### Assignment
Keep the pictures out. Write out every line of the listing exactly.

### Records
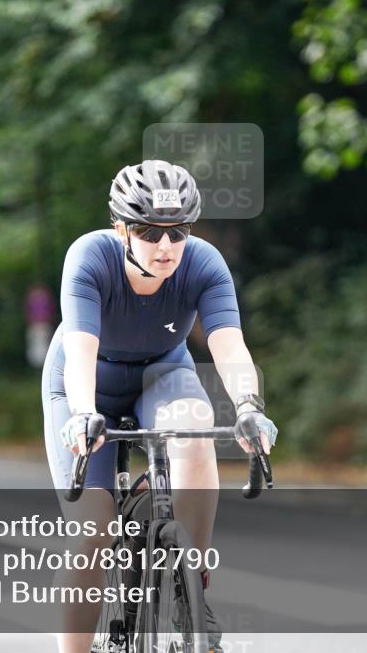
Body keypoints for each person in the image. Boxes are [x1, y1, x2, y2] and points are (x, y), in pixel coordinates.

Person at [42, 159, 279, 653]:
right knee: (93, 536)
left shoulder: (204, 263)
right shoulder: (89, 257)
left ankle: (192, 588)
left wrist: (249, 406)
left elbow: (229, 345)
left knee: (195, 425)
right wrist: (84, 415)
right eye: (149, 231)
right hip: (86, 384)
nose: (166, 246)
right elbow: (81, 352)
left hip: (161, 374)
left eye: (178, 231)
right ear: (121, 230)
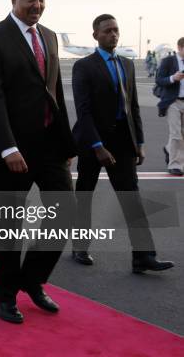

### Result of the task
Body keypoints for each person in the image. Boxes are [x1, y1, x2, y2] and points are (x, y), in pixel coordinates.

Person at [42, 159, 279, 653]:
right knee: (93, 536)
left shoulder: (204, 263)
right shoulder: (89, 257)
left ankle: (192, 588)
left wrist: (249, 406)
left elbow: (229, 345)
left knee: (195, 425)
right wrist: (84, 415)
right eye: (149, 231)
right hip: (86, 384)
nose: (166, 246)
right elbow: (81, 352)
left hip: (161, 374)
left eye: (178, 231)
right ear: (121, 230)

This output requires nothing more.